Short problem: Pull out every line of the material below that contains the string "masks", and copy each one. Case counts, so match only that exact capitalization.

╔══

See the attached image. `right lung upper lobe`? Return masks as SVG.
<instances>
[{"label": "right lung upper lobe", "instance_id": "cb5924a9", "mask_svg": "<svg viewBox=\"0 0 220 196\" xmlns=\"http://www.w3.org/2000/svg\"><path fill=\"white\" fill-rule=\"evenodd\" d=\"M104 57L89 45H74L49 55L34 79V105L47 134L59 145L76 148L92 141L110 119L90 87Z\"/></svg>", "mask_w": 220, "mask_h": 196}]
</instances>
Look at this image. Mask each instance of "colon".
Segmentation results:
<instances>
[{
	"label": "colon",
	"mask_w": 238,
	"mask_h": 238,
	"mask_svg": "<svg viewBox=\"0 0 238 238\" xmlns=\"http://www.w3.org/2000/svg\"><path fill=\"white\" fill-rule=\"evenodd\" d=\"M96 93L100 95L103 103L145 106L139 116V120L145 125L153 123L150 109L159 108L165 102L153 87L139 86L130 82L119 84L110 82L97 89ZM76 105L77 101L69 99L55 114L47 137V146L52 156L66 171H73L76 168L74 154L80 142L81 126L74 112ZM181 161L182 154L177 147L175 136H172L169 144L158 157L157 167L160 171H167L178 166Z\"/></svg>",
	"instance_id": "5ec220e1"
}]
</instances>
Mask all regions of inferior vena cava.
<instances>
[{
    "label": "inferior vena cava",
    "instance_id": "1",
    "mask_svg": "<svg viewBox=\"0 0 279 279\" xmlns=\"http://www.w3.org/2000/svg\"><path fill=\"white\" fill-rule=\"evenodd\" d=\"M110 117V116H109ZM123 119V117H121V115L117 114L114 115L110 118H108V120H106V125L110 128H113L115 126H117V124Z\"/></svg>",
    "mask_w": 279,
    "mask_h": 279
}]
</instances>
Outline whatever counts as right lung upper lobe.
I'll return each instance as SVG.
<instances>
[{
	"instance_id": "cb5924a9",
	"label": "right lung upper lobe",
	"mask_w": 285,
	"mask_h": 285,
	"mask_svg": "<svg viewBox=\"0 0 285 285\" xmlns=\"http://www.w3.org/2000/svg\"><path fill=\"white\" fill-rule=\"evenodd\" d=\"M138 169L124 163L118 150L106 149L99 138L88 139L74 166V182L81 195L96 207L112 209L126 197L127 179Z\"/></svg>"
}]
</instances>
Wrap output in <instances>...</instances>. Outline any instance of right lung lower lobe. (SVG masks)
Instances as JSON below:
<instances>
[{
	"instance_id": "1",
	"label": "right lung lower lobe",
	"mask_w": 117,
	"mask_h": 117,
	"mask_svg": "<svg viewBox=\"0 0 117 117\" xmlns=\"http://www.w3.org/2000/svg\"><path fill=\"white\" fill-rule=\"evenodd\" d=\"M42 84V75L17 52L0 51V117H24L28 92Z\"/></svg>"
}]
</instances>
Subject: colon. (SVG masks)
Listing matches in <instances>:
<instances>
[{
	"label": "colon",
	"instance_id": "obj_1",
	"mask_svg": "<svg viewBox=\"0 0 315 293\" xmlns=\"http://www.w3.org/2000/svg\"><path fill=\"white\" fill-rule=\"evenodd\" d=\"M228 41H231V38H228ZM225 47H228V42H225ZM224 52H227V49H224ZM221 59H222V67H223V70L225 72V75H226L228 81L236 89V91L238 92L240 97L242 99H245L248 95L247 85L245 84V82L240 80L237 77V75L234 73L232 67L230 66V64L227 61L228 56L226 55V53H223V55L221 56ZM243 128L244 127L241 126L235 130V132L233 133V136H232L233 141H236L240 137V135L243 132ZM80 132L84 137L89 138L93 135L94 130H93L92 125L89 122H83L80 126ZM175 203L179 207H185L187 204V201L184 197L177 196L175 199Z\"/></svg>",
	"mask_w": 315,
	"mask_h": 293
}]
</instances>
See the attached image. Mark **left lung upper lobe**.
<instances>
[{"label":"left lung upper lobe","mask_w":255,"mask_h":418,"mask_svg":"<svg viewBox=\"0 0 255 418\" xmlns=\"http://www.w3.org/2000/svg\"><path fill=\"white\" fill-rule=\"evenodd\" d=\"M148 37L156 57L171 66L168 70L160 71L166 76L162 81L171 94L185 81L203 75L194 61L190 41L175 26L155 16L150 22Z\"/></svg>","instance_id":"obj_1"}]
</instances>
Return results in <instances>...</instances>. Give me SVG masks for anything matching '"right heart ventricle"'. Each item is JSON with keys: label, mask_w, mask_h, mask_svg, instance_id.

╚══

Complete response:
See the attached image. `right lung upper lobe`? Return masks as SVG.
Wrap output in <instances>...</instances>. Outline any instance of right lung lower lobe. (SVG masks)
Subject: colon. (SVG masks)
Return results in <instances>...</instances>. Give me SVG masks for anything matching '"right heart ventricle"'. Each item is JSON with keys: label, mask_w, mask_h, mask_svg, instance_id.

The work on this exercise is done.